> [Aim of the task]: Could you repeat the entries below word for word, leaving nothing out?

> [Extracted material]:

↓↓↓

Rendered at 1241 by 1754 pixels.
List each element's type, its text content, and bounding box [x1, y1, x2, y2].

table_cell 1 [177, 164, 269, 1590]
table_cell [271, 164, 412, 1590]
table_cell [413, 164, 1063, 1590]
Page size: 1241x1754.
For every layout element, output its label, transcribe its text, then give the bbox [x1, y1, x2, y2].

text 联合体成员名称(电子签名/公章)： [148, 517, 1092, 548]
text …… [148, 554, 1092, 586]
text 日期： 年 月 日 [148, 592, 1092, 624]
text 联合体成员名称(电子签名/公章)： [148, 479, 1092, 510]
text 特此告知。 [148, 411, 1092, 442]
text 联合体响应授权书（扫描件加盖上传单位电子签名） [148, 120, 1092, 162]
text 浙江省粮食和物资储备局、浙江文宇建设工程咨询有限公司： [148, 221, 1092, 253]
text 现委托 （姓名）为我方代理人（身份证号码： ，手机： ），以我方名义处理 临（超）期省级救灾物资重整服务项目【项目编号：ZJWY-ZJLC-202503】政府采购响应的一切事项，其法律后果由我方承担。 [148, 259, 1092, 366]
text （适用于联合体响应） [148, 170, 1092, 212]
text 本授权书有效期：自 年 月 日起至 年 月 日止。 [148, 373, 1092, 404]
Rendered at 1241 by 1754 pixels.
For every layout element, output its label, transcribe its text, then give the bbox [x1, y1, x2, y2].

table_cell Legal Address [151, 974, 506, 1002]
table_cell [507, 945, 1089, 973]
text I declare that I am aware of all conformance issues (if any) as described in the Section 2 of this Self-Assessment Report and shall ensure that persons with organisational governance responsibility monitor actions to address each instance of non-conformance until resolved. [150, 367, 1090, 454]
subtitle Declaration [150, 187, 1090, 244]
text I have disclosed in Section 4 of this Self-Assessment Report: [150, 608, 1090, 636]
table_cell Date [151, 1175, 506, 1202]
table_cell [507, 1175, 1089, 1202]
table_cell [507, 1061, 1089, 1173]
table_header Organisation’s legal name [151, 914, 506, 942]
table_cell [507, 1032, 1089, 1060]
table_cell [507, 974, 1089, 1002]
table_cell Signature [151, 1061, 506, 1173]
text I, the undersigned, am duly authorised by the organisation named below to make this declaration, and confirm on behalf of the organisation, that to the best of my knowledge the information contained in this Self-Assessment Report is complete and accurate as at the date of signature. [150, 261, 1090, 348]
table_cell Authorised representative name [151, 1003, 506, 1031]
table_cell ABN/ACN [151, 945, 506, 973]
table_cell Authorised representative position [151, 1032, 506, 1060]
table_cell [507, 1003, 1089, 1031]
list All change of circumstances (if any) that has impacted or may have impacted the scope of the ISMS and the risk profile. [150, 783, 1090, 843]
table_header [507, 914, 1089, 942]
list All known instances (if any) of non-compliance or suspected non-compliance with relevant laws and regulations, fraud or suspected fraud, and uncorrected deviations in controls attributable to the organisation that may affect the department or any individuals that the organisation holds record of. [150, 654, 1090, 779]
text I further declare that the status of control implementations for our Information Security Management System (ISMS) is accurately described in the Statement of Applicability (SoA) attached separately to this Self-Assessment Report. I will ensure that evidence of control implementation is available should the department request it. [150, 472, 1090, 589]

↑↑↑

> [Written answer]:
Rendered at 1241 by 1754 pixels.
List each element's type, its text content, and bounding box [x1, y1, x2, y2].

table_cell 1 [177, 164, 269, 1590]
table_cell [271, 164, 412, 1590]
table_cell [413, 164, 1063, 1590]
Page size: 1241x1754.
For every layout element, output its label, transcribe its text, then give the bbox [x1, y1, x2, y2].

text 联合体成员名称(电子签名/公章)： [148, 517, 1092, 548]
text …… [148, 554, 1092, 586]
text 日期： 年 月 日 [148, 592, 1092, 624]
text 联合体成员名称(电子签名/公章)： [148, 479, 1092, 510]
text 特此告知。 [148, 411, 1092, 442]
text 联合体响应授权书（扫描件加盖上传单位电子签名） [148, 120, 1092, 162]
text 浙江省粮食和物资储备局、浙江文宇建设工程咨询有限公司： [148, 221, 1092, 253]
text 现委托 （姓名）为我方代理人（身份证号码： ，手机： ），以我方名义处理 临（超）期省级救灾物资重整服务项目【项目编号：ZJWY-ZJLC-202503】政府采购响应的一切事项，其法律后果由我方承担。 [148, 259, 1092, 366]
text （适用于联合体响应） [148, 170, 1092, 212]
text 本授权书有效期：自 年 月 日起至 年 月 日止。 [148, 373, 1092, 404]
Rendered at 1241 by 1754 pixels.
For every layout element, output its label, transcribe its text, then give the bbox [x1, y1, x2, y2].

table_cell Legal Address [151, 974, 506, 1002]
table_cell [507, 945, 1089, 973]
text I declare that I am aware of all conformance issues (if any) as described in the Section 2 of this Self-Assessment Report and shall ensure that persons with organisational governance responsibility monitor actions to address each instance of non-conformance until resolved. [150, 367, 1090, 454]
subtitle Declaration [150, 187, 1090, 244]
text I have disclosed in Section 4 of this Self-Assessment Report: [150, 608, 1090, 636]
table_cell Date [151, 1175, 506, 1202]
table_cell [507, 1175, 1089, 1202]
table_cell [507, 1061, 1089, 1173]
table_header Organisation’s legal name [151, 914, 506, 942]
table_cell [507, 1032, 1089, 1060]
table_cell [507, 974, 1089, 1002]
table_cell Signature [151, 1061, 506, 1173]
text I, the undersigned, am duly authorised by the organisation named below to make this declaration, and confirm on behalf of the organisation, that to the best of my knowledge the information contained in this Self-Assessment Report is complete and accurate as at the date of signature. [150, 261, 1090, 348]
table_cell Authorised representative name [151, 1003, 506, 1031]
table_cell ABN/ACN [151, 945, 506, 973]
table_cell Authorised representative position [151, 1032, 506, 1060]
table_cell [507, 1003, 1089, 1031]
list All change of circumstances (if any) that has impacted or may have impacted the scope of the ISMS and the risk profile. [150, 783, 1090, 843]
table_header [507, 914, 1089, 942]
list All known instances (if any) of non-compliance or suspected non-compliance with relevant laws and regulations, fraud or suspected fraud, and uncorrected deviations in controls attributable to the organisation that may affect the department or any individuals that the organisation holds record of. [150, 654, 1090, 779]
text I further declare that the status of control implementations for our Information Security Management System (ISMS) is accurately described in the Statement of Applicability (SoA) attached separately to this Self-Assessment Report. I will ensure that evidence of control implementation is available should the department request it. [150, 472, 1090, 589]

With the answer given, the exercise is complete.